Two years ago at the height of the concerns over gene patents in Australia, the Senate Community Affairs Committee began an inquiry into this complicated issue. Its report was handed down just three months ago. While that report did not call for a ban on gene patents, it did call for patent laws to be updated to ensure that research into cancer and other diseases could proceed unhindered by threats of patent infringement. It also called for a government response to various national reviews, reports and inquiries into gene patents by mid 2011.

This bill is now being scrutinised by a Senate committee, which should ensure that there are no unintended consequences from these amendments and alleviate concerns that it holds a threat to scientific innovation and research. That committee is also due to report in June. No doubt there will be amendments to the bill, but the parliament will be able to proceed on this critical matter if the government does not.

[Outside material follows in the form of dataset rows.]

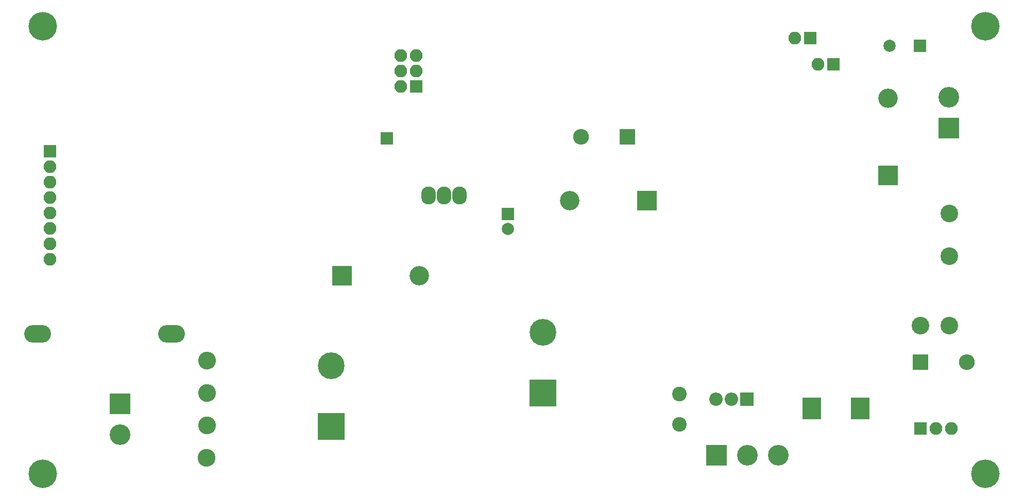
<source format=gbs>
G04 #@! TF.GenerationSoftware,KiCad,Pcbnew,(5.1.4)-1*
G04 #@! TF.CreationDate,2019-11-19T00:16:12+02:00*
G04 #@! TF.ProjectId,pcb_1,7063625f-312e-46b6-9963-61645f706362,rev?*
G04 #@! TF.SameCoordinates,Original*
G04 #@! TF.FileFunction,Soldermask,Bot*
G04 #@! TF.FilePolarity,Negative*
%FSLAX46Y46*%
G04 Gerber Fmt 4.6, Leading zero omitted, Abs format (unit mm)*
G04 Created by KiCad (PCBNEW (5.1.4)-1) date 2019-11-19 00:16:12*
%MOMM*%
%LPD*%
G04 APERTURE LIST*
%ADD10C,4.700000*%
%ADD11R,2.100000X2.100000*%
%ADD12C,2.000000*%
%ADD13R,2.000000X2.000000*%
%ADD14O,4.400000X2.900000*%
%ADD15R,3.400000X3.400000*%
%ADD16C,3.400000*%
%ADD17C,4.400000*%
%ADD18R,4.400000X4.400000*%
%ADD19C,2.400000*%
%ADD20O,2.432000X2.940000*%
%ADD21O,2.100000X2.100000*%
%ADD22O,3.200000X3.200000*%
%ADD23R,3.200000X3.200000*%
%ADD24R,3.100000X3.600000*%
%ADD25R,2.600000X2.600000*%
%ADD26O,2.600000X2.600000*%
%ADD27C,2.924000*%
%ADD28C,2.900000*%
%ADD29R,2.200000X2.200000*%
%ADD30O,2.200000X2.200000*%
G04 APERTURE END LIST*
D10*
X194945000Y-33655000D03*
X194945000Y-107315000D03*
X40005000Y-107315000D03*
X40005000Y-33655000D03*
D11*
X96520000Y-52070000D03*
D12*
X116459000Y-67016000D03*
D13*
X116459000Y-64516000D03*
D14*
X61163200Y-84277200D03*
X39163200Y-84277200D03*
D15*
X52705000Y-95758000D03*
D16*
X52705000Y-100838000D03*
D17*
X87376000Y-89517200D03*
D18*
X87376000Y-99517200D03*
D19*
X144589500Y-99170500D03*
X144589500Y-94170500D03*
D13*
X184150000Y-36830000D03*
D12*
X179150000Y-36830000D03*
D20*
X103378000Y-61468000D03*
X108458000Y-61468000D03*
X105918000Y-61468000D03*
D21*
X41160700Y-72041001D03*
X41160700Y-69501001D03*
X41160700Y-66961001D03*
X41160700Y-64421001D03*
X41160700Y-61881001D03*
X41160700Y-59341001D03*
X41160700Y-56801001D03*
D11*
X41160700Y-54261001D03*
D21*
X98806000Y-38481000D03*
X101346000Y-38481000D03*
X98806000Y-41021000D03*
X101346000Y-41021000D03*
X98806000Y-43561000D03*
D11*
X101346000Y-43561000D03*
D22*
X178943000Y-45466000D03*
D23*
X178943000Y-58166000D03*
D24*
X166407800Y-96520000D03*
X174307800Y-96520000D03*
D11*
X184277000Y-99822000D03*
D21*
X186817000Y-99822000D03*
X189357000Y-99822000D03*
D25*
X184277000Y-88900000D03*
D26*
X191897000Y-88900000D03*
D17*
X122199400Y-84030800D03*
D18*
X122199400Y-94030800D03*
D27*
X67005200Y-88672400D03*
X67005200Y-93972400D03*
X67005200Y-99372400D03*
X66905200Y-104672400D03*
D26*
X128460500Y-51841400D03*
D25*
X136080500Y-51841400D03*
D22*
X126619000Y-62357000D03*
D23*
X139319000Y-62357000D03*
X89204800Y-74726800D03*
D22*
X101904800Y-74726800D03*
D21*
X163576000Y-35560000D03*
D11*
X166116000Y-35560000D03*
X169926000Y-39878000D03*
D21*
X167386000Y-39878000D03*
D28*
X188976000Y-82956400D03*
X184276000Y-82956400D03*
X188976000Y-71456400D03*
X188976000Y-64456400D03*
D29*
X155702000Y-94996000D03*
D30*
X153162000Y-94996000D03*
X150622000Y-94996000D03*
D16*
X188950600Y-45364400D03*
D15*
X188950600Y-50444400D03*
D16*
X160909000Y-104241600D03*
X155829000Y-104241600D03*
D15*
X150749000Y-104241600D03*
M02*

</source>
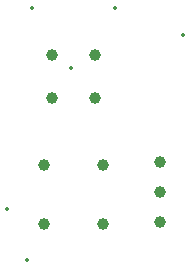
<source format=gbr>
%TF.GenerationSoftware,Altium Limited,Altium Designer,19.1.5 (86)*%
G04 Layer_Color=0*
%FSLAX44Y44*%
%MOMM*%
%TF.FileFunction,Plated,1,2,PTH,Drill*%
%TF.Part,Single*%
G01*
G75*
%TA.AperFunction,ComponentDrill*%
%ADD54C,1.0000*%
%ADD55C,1.0000*%
%TA.AperFunction,ViaDrill,NotFilled*%
%ADD56C,0.3500*%
D54*
X17960Y62960D02*
D03*
X-17960D02*
D03*
Y27040D02*
D03*
X17960D02*
D03*
X25000Y-80000D02*
D03*
Y-30000D02*
D03*
X-25000Y-80000D02*
D03*
Y-30000D02*
D03*
D55*
X73500Y-27600D02*
D03*
Y-53000D02*
D03*
Y-78400D02*
D03*
D56*
X-1915Y52000D02*
D03*
X92750Y80000D02*
D03*
X-56555Y-67250D02*
D03*
X-35000Y103000D02*
D03*
X35000D02*
D03*
X-39645Y-110000D02*
D03*
%TF.MD5,c413b5e2a5ed2558830d69059e59cba2*%
M02*

</source>
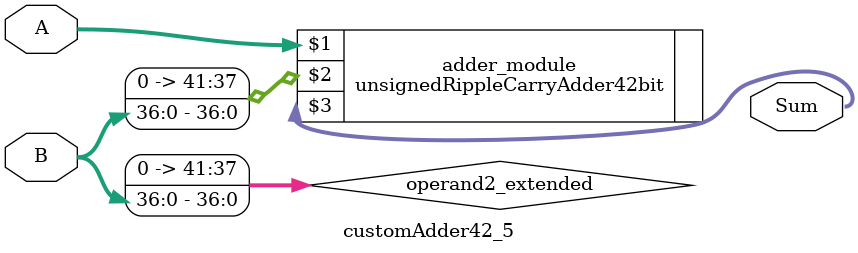
<source format=v>
module customAdder42_5(
                        input [41 : 0] A,
                        input [36 : 0] B,
                        
                        output [42 : 0] Sum
                );

        wire [41 : 0] operand2_extended;
        
        assign operand2_extended =  {5'b0, B};
        
        unsignedRippleCarryAdder42bit adder_module(
            A,
            operand2_extended,
            Sum
        );
        
        endmodule
        
</source>
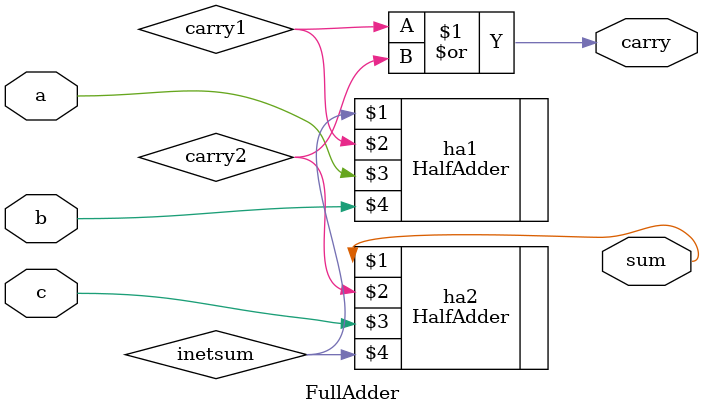
<source format=v>
`ifndef _FA_V_
`define _FA_V_ 

`include "ha.v"

module FullAdder(sum, carry, a, b, c);

output sum, carry;
input a, b, c;

wire inetsum, carry1, carry2;

HalfAdder ha1(inetsum, carry1, a, b);
HalfAdder ha2(sum, carry2, c, inetsum);

assign carry = carry1 | carry2;

endmodule

`endif
</source>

As renowned scientist Professor Ian Frazer warned in late 2009:

Science sits on the cusp of a surge in the use of genes in the diagnosis and treatment for major illnesses.

…            …            …

It is crucial we address this issue now, before the wave of gene technology breaks.

As the inventor of the cervical cancer vaccine, Gardasil, Professor Frazer has benefited greatly from patent law. But he, like so many others, believes that genes are not inventions and they should not be patented. Nobody should be able to own part of each and every one of us. I commend the bill to the House.

Bill read a first time.


The DEPUTY SPEAKER (Hon. BC Scott)—In accordance with standing order 41, the second reading will be made an order of the day for the next sitting.